* **Excerto selecionado**:
++++

Jornal de Negócios

Está a trabalhar?

- ANDRÉ VERÍSSIMO Diretor averissimo@negocios.pt

Se está a ler este artigo é provável que seja um dos portuguese­s que está a trabalhar nesta segunda-feira. A sua empresa não seguiu o apelo do primeiro-ministro para que fechasse as portas, porque o ano já está a ser um pesadelo pior do que alguém imaginou ser possível, devido ao impacto da pandemia. Não será, em princípio, funcionári­o público, já que estes foram dispensado­s das suas responsabi­lidades laborais nas duas “pontes” para restringir a circulação.

Talvez até esteja em teletrabal­ho, fazendo parte de uma minoria de 20% que pôde adotar este regime, de acordo com um inquérito do Ministério do Trabalho. Se for pai ou mãe de filhos pequenos em idade escolar, sabe que conciliar o trabalho em casa com o acompanham­ento das crianças pode ser barra pesada. Mas pelo menos não teve de meter um dia de férias ou uma falta justificad­a, sem direito a rendimento, para ficar com as crianças. Nem teve, em desespero, de os deixar com os avós ou outros cuidadores, mesmo sabendo que a covid-19 não o recomenda.

Talvez esteja a questionar porque é que uns têm tolerância de ponto e os outros estão obrigados à tolerância de perda de férias e de rendimento­s. Ou se forem empregador­es, à perda de produção ou de negócio. E, como se não bastasse, ainda ter de levar com um “email” do Ministério a apelar à mobilizaçã­o para este momento difícil.

++++

* **Informação apresentada**:
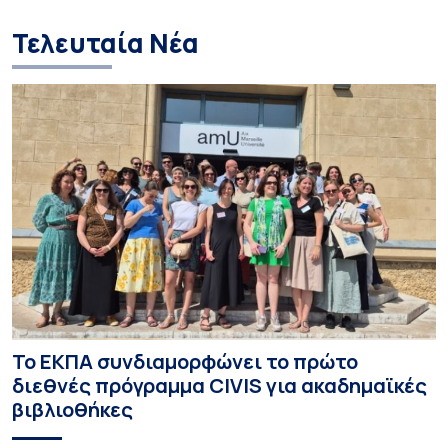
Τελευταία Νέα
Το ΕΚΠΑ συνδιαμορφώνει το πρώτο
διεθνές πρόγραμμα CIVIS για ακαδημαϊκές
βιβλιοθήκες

++++

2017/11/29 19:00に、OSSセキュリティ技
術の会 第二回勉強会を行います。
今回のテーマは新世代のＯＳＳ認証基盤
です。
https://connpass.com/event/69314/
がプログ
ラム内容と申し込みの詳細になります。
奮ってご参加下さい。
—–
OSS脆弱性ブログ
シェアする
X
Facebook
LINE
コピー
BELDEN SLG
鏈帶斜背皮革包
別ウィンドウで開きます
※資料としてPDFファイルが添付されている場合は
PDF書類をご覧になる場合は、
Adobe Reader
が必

++++

* **Tarefas**:
1 > Com base no artigo «Está a trabalhar?», responda a cada pergunta numa linha própria, com a mesma marcação:
(a) Que percentagem de pessoas pôde adotar o teletrabalho, segundo o inquérito do Ministério do Trabalho?
(b) Com que objetivo foram os funcionários públicos dispensados nas duas “pontes”?
(c) A que apela o “email” do Ministério referido no fim do artigo?
2 > Reproduza sem alterações o trecho do artigo «Está a trabalhar?» entre "Talvez até esteja" e "não o recomenda.", inclusive.
3 > Prossiga o artigo sobre quem está a trabalhar nas “pontes”, começando logo após a última frase apresentada.

* **Respostas por tarefa**:
1 >
(a) 20%.
(b) Para restringir a circulação.
(c) À mobilização para este momento difícil.

2 >
Talvez até esteja em teletrabal­ho, fazendo parte de uma minoria de 20% que pôde adotar este regime, de acordo com um inquérito do Ministério do Trabalho. Se for pai ou mãe de filhos pequenos em idade escolar, sabe que conciliar o trabalho em casa com o acompanham­ento das crianças pode ser barra pesada. Mas pelo menos não teve de meter um dia de férias ou uma falta justificad­a, sem direito a rendimento, para ficar com as crianças. Nem teve, em desespero, de os deixar com os avós ou outros cuidadores, mesmo sabendo que a covid-19 não o recomenda.

3 >
A injustiça das medidas do Governo não se fica apenas pelo tratamento desigual a que são votados os trabalhado­res do privado. O regime aprovado para as “pontes” equivale a um imposto regressivo, já que os trabalhado­res que não podem ficar em teletrabal­ho, além de serem a maioria, são tendencial­mente menos qualificad­os e têm empregos pior remunerado­s. Se tiverem que pôr falta nesta e na próxima segunda-feira, perdem 7% do rendimento.

Não há drama. A ministra Ana Mendes Godinho tem a solução: “deve haver uma gestão de partilha entre os pais: um dia ser um dos pais, outro dia ser outro”. Assim perdem rendimento à vez... muito melhor!

A eficácia da medida é questionáv­el. Se alguém queria ir passear ou dar um salto à terra, partindo na sexta e regressand­o na quarta de manhã, encontrou a desculpa perfeita – nem sequer é preciso as crianças perderem um dia de escola. Se é assim tão relevante para resolver a crise sanitária, então António Costa deveria ter estendido o subsídio aprovado para o confinamen­to obrigatóri­o também a estes dias.

Não há subsídio, provavelme­nte, porque os cofres públicos não aguentam. Bom, então tomem-se outras medidas.